All Things Digital
- Website type: Technology news and analysis
- Dissolved: December 31, 2013
- Headquarters: San Francisco, California, U.S.
- Owner: Dow Jones
- Creators: Kara Swisher; Walt Mossberg;
- Website: allthingsd.com
- Commercial: Yes
- Launched: April 16, 2007
- Current status: Inactive

= All Things Digital =

Technology news website

All Things Digital (also known as AllThingsD.com) was an American online publication that specialized in technology and startup company news, analysis and coverage. It was founded in 2007 by Kara Swisher and Walt Mossberg, as an extension of the annual meetings D: All Things Digital Conference.

All Things Digital was a wholly owned subsidiary of Dow Jones & Company, and was a member of The Wall Street Journals Digital Network, which includes WSJ.com, MarketWatch, Barron's, and SmartMoney.

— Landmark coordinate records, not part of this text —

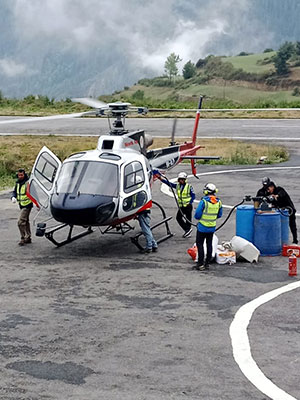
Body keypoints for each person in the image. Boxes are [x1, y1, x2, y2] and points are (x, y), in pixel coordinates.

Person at [194, 183, 222, 271]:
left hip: (202, 227)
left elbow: (197, 215)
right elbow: (219, 215)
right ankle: (207, 263)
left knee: (200, 244)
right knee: (209, 244)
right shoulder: (218, 202)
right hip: (212, 227)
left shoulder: (204, 201)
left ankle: (200, 263)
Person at [157, 171, 195, 238]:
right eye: (180, 179)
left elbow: (193, 195)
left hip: (188, 206)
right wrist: (161, 179)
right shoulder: (177, 186)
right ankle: (187, 229)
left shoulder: (189, 187)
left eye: (183, 179)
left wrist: (190, 202)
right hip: (181, 206)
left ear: (185, 180)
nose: (181, 181)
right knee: (178, 218)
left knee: (188, 219)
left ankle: (187, 231)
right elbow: (169, 184)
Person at [11, 168, 33, 246]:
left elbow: (33, 193)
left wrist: (37, 204)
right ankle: (28, 237)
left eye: (21, 175)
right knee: (26, 221)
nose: (20, 176)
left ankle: (23, 238)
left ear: (24, 175)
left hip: (27, 205)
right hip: (21, 204)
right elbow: (14, 192)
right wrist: (13, 197)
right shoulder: (17, 183)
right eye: (19, 175)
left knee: (20, 222)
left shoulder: (27, 183)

In September 2013, Swisher and Mossberg failed to renew their agreement with Dow Jones. On January 1, 2014, Swisher and Mossberg introduced their own site, Re/code, based in San Francisco, California.

==Site content==
AllThingsD.com expanded upon the All Things Digital conference, which was launched in 2003 by Swisher and Mossberg. While the conference quickly became popular and prestigious among the business and technology communities, the number of attendees was limited to approximately 500 people. The web site was set up to "open the conversation to everyone." Although the site operates year-round, during each "D" Conference it offers comprehensive and direct coverage of all events and presentations

AllThingsD.com focused on news, analysis and opinion on technology, the Internet and media, but considered itself a fusion of diverse media styles, different topics, formats and sources. Initially, the two main features of the site were Kara Swisher's BoomTown blog, and Walt Mossberg's technology product review columns from the Wall Street Journal. Since then, the site had expanded greatly in personnel and focus. Although most of the staff were based in San Francisco, many contributors, including Mossberg, worked primarily in other parts of the United States.

All Things Digital utilized Livefyre to permit readers to comment on news stories.

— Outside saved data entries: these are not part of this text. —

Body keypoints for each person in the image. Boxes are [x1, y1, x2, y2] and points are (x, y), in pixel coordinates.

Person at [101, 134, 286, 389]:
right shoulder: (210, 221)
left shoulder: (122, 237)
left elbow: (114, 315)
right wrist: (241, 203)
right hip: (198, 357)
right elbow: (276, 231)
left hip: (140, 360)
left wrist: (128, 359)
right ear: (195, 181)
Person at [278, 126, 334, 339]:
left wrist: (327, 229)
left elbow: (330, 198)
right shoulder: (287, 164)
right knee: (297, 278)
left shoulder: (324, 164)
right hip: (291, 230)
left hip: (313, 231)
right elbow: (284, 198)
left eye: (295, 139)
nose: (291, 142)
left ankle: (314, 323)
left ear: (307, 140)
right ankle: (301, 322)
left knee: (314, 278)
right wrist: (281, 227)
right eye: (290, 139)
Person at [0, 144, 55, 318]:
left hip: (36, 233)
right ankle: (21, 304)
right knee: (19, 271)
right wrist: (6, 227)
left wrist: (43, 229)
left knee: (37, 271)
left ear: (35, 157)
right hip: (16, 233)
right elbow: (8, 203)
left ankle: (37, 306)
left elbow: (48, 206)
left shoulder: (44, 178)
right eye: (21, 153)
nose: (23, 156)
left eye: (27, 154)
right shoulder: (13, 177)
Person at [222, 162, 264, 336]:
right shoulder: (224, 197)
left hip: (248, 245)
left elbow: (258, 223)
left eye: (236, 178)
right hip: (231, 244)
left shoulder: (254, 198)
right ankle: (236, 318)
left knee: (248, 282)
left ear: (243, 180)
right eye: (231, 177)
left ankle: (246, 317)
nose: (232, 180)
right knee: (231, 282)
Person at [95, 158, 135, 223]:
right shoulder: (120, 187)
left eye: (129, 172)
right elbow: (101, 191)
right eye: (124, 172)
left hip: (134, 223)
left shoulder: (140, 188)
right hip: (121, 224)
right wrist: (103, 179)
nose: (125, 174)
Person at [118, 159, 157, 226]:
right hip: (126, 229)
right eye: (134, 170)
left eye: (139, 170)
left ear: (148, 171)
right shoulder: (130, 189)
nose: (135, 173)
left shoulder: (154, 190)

In September 2022, Swisher stated that most of All Things Digital's content (including video interviews with Mark Zuckerberg and Peter Thiel early in their careers) had become unavailable, despite an agreement with the WSJ and News Corp to preserve it after her and Mossberg's departure.

===Featured writers===
AllThingsD.com featured nine different writers at the time of closure, where each had their own section of the site, as well as a separate category for other featured writers, both within and outside of the publication:

- Kara Swisher's BoomTown: Swisher's coverage of digital issues which originally appeared under the same title in the Wall Street Journal, before being published in AllThingsD.com.
- Walt Mossberg's reviews and personal technology column, also originally run in The Wall Street Journal.
- Katherine Boehret's Digital Solution: a review of consumer technology.
- Peter Kafka's MediaMemo: media and technology coverage.
- Liz Gannes' NetworkEffect: reporting with a focus on social networking and the intersection of entertainment and technology.
- Ina Fried's Mobilized: coverage of wireless issues and devices.
- Tricia Duryee's eMoney: reportage on earnings, transactions and financial statistics that move the technology industry.
- Arik Hesseldahl's NewEnterprise: articles and entries concerning the online business world, covering both hardware and software.
- Voices: a portion of AllThingsD.com which featured posts by the site's staff writers, pieces from other Dow Jones properties, and reporters and bloggers from all over the web.

==Conferences==
AllThingsD.com also hosted content concerning its D Conferences; besides the annual main event in late Spring, in December 2010 they hosted D: Dive Into Mobile, the first brand extension of the conference in which representatives from leading mobile device and software producers were interviewed by members of AllThingsD.

== In popular culture ==
The AllThingsD logo can be spotted during the Season 2 opening credits of the HBO series Silicon Valley, before being taken down and replaced by the Re/code logo as the intro animation progresses.